● SEITENTEXT:
______
In den 1920ger Jahren entstanden durch die Wirtschaftskrisen, Arbeitslosigkeit und Wohnungsnot Zeltstädte, Hüttendörfer. Hausboot- und Bauwagensiedlungen als Selbsthilfeprojekte von vorwiegend jüngeren Niedrigverdienern, Arbeitslosen, Alleinerziehenden, Migranten, Sinti und Roma. Siedlungsaufbau und gärtnerische Selbstversorgung, die selbst vom Hamburger Senat als „überlebenswichtig“ angesehen wurden, waren harte Arbeit. In Hamburg-Lurup war es das „Fischkistendorf“, in dem auch die KPD im Rahmen ihrer genossenschaftlichen Arbeiterselbsthilfe-Projekte und der ‚Roten Hilfe‘ politisch tief verwurzelt war. Selbst nach „Säuberungsaktionen“ der Faschisten und im Bombenkrieg fand dort noch Mancher Obdach oder Zuflucht vor Verfolgung.

Anke Schulz, Autorin des Buches ‚Fischkistendorf Lurup 1920-1950′ (VSA-Verl Hamburg 2002) berichtet: „Mit dem beginnenden Wirtschaftswachstum und dem Wiederaufbau kam es erneut zu einem Wertewandel, und es begann ein Prozess, den ich als zunehmende Stigmatisierung der Arbeitersiedlungen in Lurup und Osdorf empfinde. Tageszeitungen wie „Die Welt“ begannen über Zustände in Luruper Siedlungen zu berichten, in denen gegen Regeln der Hygiene und der Baubehörde verstoßen werde.“ (Ein Anschluss an die Kanalisation wurde aber tunlichst unterlassen.) „Schließlich kam es zu weitreichenden Abrissen von Behelfsheimen und Buden, auch der Protest von Teilen der Bevölkerung konnte das nicht aufhalten. Statt der selbst erbauten Hütten wurden nun Mietshäuser gebaut, die an die Kanalisation angeschlossen sind und den Regeln von Baubehörde und Gesundheitsamt standhalten.“ Und schließlich baute dort die SPD das bekannte Hochhaus-Ghetto ‚Osdorfer Born‘.
______
● AUFGABE A:
Kopiere den Text über das Fischkistendorf in Hamburg-Lurup vollständig und ohne jede Änderung.

● EINGABEDATEN:
______
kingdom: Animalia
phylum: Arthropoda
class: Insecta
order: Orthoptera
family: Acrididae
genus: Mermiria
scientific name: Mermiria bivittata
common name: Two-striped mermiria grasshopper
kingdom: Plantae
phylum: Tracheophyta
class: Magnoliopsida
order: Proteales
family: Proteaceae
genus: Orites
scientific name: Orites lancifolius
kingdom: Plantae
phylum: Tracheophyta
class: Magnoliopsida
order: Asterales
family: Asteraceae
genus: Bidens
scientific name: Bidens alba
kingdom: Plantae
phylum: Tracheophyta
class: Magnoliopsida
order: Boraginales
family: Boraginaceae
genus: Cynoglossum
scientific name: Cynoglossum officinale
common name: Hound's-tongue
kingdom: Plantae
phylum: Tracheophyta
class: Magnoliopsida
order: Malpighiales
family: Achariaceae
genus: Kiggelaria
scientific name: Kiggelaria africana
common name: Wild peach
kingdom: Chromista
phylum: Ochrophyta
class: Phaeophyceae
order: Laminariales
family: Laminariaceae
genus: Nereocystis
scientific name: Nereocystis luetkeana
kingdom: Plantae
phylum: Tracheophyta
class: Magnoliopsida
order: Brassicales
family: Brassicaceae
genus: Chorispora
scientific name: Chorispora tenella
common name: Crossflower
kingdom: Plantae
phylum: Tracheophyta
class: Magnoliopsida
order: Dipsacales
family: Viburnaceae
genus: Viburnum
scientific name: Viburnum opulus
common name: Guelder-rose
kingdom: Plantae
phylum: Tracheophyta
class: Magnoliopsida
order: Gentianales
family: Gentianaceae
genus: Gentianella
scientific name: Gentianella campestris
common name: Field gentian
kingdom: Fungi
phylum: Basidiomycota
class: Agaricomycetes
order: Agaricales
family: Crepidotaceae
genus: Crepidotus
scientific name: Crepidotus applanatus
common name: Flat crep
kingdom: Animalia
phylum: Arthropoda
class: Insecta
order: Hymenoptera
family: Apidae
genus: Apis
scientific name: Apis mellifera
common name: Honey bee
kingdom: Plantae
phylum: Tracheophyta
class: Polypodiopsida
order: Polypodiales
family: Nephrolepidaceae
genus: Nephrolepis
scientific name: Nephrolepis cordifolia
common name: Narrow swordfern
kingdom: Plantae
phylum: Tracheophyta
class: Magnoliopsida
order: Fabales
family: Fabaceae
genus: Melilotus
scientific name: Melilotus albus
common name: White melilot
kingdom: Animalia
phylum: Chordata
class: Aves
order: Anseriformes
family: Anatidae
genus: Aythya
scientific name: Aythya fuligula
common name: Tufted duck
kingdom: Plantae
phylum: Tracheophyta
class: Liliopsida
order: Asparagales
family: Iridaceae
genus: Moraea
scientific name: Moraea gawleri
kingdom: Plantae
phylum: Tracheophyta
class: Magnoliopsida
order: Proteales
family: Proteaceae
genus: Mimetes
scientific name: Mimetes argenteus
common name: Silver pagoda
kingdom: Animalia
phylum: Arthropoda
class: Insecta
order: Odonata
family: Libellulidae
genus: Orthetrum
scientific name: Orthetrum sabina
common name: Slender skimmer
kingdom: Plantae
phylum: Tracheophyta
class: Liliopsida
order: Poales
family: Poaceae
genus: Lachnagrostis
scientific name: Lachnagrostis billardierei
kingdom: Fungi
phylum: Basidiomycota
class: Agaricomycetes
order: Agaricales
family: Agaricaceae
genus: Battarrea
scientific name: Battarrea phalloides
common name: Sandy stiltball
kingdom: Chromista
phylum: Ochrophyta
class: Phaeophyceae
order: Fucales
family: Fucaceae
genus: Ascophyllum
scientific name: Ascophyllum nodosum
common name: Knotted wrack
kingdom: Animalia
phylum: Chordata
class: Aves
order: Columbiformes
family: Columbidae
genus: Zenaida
______
● AUFGABE B:
Stelle die Zeilen der Liste ab der Zeile mit „family: Fucaceae“ bis zum Ende der Liste, beide Grenzen eingeschlossen, als Markdown-Tabelle mit den Spalten „Nr.“ und „Zeile“ dar. Leere Zeilen bleiben dabei unberücksichtigt.

● LÖSUNG A:
In den 1920ger Jahren entstanden durch die Wirtschaftskrisen, Arbeitslosigkeit und Wohnungsnot Zeltstädte, Hüttendörfer. Hausboot- und Bauwagensiedlungen als Selbsthilfeprojekte von vorwiegend jüngeren Niedrigverdienern, Arbeitslosen, Alleinerziehenden, Migranten, Sinti und Roma. Siedlungsaufbau und gärtnerische Selbstversorgung, die selbst vom Hamburger Senat als „überlebenswichtig“ angesehen wurden, waren harte Arbeit. In Hamburg-Lurup war es das „Fischkistendorf“, in dem auch die KPD im Rahmen ihrer genossenschaftlichen Arbeiterselbsthilfe-Projekte und der ‚Roten Hilfe‘ politisch tief verwurzelt war. Selbst nach „Säuberungsaktionen“ der Faschisten und im Bombenkrieg fand dort noch Mancher Obdach oder Zuflucht vor Verfolgung.

Anke Schulz, Autorin des Buches ‚Fischkistendorf Lurup 1920-1950′ (VSA-Verl Hamburg 2002) berichtet: „Mit dem beginnenden Wirtschaftswachstum und dem Wiederaufbau kam es erneut zu einem Wertewandel, und es begann ein Prozess, den ich als zunehmende Stigmatisierung der Arbeitersiedlungen in Lurup und Osdorf empfinde. Tageszeitungen wie „Die Welt“ begannen über Zustände in Luruper Siedlungen zu berichten, in denen gegen Regeln der Hygiene und der Baubehörde verstoßen werde.“ (Ein Anschluss an die Kanalisation wurde aber tunlichst unterlassen.) „Schließlich kam es zu weitreichenden Abrissen von Behelfsheimen und Buden, auch der Protest von Teilen der Bevölkerung konnte das nicht aufhalten. Statt der selbst erbauten Hütten wurden nun Mietshäuser gebaut, die an die Kanalisation angeschlossen sind und den Regeln von Baubehörde und Gesundheitsamt standhalten.“ Und schließlich baute dort die SPD das bekannte Hochhaus-Ghetto ‚Osdorfer Born‘.

● LÖSUNG B:
| Nr. | Zeile |
|---|---|
| 1 | family: Fucaceae |
| 2 | genus: Ascophyllum |
| 3 | scientific name: Ascophyllum nodosum |
| 4 | common name: Knotted wrack |
| 5 | kingdom: Animalia |
| 6 | phylum: Chordata |
| 7 | class: Aves |
| 8 | order: Columbiformes |
| 9 | family: Columbidae |
| 10 | genus: Zenaida |